For the Japanese, as well as for the Spanish –I just learnt about the Celtic and Christian origins of the celebration-, Halloween is nothing else than a date in the calendar when they can put on a costume and go out crazy, like in Carnival. In Kyoto, a foreign and local mixed crowd of youngsters and not so young ones go to the Kamo River, to one of the three Irish pubs downtown or to more or less private parties. There are also the big clubs’ parties –World and Metro- and the healthy ones like the salsa-dancing Rumbita, where birthday parties are celebrated with a non-stop-dancing-in-costume ritual for the honoured person.

Last weekend too, the Halloween-celebrating one, the yearly Hispania Gakkai’s Spanish Language, Literature and Culture Conferences was held in Osaka, and there I went, to the University of Kansai, to listen to 20-minute presentations about Don Quijote, Pedro Páramo, Carmen Martín Gaite, Cortázar, surrealism, etc. and to enjoy a banquet with colleagues whom I only meet once or twice a year.

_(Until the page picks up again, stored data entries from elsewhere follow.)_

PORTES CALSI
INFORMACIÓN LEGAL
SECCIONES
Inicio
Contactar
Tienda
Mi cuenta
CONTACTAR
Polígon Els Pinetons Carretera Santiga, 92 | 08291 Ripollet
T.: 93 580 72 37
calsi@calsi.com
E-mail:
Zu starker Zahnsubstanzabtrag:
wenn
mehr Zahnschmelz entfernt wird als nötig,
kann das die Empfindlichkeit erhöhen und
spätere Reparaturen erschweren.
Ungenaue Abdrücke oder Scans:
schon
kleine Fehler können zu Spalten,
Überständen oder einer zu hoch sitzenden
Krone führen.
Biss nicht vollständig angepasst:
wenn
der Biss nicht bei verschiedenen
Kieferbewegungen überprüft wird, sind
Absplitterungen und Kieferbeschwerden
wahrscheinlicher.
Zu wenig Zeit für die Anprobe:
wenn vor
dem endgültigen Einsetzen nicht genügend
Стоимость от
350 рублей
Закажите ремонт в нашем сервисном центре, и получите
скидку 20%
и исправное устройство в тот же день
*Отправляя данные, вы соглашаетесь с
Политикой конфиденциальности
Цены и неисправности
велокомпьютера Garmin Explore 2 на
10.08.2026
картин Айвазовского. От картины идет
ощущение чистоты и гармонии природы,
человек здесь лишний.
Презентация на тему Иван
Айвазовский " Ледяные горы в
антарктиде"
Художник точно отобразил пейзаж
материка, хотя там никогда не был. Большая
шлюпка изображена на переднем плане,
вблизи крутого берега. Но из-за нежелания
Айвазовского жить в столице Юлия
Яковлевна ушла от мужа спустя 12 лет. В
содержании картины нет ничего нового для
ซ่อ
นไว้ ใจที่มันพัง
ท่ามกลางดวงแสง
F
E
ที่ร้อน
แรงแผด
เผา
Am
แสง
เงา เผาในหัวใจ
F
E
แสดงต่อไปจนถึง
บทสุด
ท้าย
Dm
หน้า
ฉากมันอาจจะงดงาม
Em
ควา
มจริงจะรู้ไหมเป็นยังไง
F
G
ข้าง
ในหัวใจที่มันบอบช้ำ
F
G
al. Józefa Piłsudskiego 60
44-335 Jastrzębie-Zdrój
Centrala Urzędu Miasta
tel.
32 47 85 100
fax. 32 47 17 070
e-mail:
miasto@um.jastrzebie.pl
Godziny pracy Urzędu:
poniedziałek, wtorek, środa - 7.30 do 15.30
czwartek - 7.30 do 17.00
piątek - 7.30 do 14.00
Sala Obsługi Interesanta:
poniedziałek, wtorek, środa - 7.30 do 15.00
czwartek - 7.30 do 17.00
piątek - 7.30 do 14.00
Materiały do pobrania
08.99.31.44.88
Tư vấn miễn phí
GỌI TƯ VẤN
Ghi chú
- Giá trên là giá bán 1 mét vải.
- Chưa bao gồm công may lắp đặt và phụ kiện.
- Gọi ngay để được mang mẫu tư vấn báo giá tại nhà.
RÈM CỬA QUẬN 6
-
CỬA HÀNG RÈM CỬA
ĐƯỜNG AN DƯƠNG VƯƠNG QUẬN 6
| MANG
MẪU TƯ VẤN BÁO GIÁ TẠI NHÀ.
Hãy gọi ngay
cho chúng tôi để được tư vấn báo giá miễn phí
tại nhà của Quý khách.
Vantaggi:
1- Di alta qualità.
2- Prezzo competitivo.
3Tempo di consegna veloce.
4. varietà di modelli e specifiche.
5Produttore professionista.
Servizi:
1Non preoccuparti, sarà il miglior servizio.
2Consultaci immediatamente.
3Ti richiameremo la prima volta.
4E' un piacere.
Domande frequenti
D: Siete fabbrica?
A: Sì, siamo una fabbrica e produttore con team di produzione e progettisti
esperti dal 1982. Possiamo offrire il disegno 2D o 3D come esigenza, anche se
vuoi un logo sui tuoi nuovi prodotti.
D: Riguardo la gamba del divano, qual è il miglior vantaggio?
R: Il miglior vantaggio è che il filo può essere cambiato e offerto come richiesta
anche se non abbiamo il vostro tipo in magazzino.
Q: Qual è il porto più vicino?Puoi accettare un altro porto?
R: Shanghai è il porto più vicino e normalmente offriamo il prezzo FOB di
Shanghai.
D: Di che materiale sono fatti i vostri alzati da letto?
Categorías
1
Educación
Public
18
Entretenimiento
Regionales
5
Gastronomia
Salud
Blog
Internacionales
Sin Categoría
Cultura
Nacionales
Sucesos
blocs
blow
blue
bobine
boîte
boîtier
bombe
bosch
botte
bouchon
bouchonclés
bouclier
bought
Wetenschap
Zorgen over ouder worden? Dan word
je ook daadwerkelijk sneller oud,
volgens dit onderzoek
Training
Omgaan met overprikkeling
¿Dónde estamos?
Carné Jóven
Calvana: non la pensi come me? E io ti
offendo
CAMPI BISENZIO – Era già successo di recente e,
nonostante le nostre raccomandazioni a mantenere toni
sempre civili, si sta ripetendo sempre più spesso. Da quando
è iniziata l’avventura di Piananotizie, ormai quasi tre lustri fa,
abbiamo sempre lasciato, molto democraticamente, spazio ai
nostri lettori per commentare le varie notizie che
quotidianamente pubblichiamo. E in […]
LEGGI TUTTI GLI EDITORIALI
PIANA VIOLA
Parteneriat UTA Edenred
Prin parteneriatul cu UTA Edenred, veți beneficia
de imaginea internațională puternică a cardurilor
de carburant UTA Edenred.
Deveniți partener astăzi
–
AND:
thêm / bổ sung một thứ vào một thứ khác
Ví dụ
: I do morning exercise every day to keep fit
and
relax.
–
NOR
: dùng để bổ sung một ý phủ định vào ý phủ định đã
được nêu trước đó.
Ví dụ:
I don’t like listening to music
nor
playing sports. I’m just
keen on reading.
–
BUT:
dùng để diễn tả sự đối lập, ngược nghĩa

And Sunday was also the starting point for the three-day Student Festival at Kyoto University of Foreign Studies, with super entertaining theatre plays. At 10:30, the German club presented Die Bremer Stadtmusukanten, with an almost professional staging and very clear dialogues; and at 13:30, the Spanish club performed El país de las maravillas, a funny and creative mixture of Alice in Wonderland, Red Riding Little Hood, Romeo and Juliet and Don Quixote, with some of my former students in the cast and the advice of Isabel la Católica from Palencia. Most of those students have spent the last 3 months meeting and rehearsing daily for the play and a few of them, like Rie and Eriko, cannot avoid crying of emotion and sadness now that everything is over.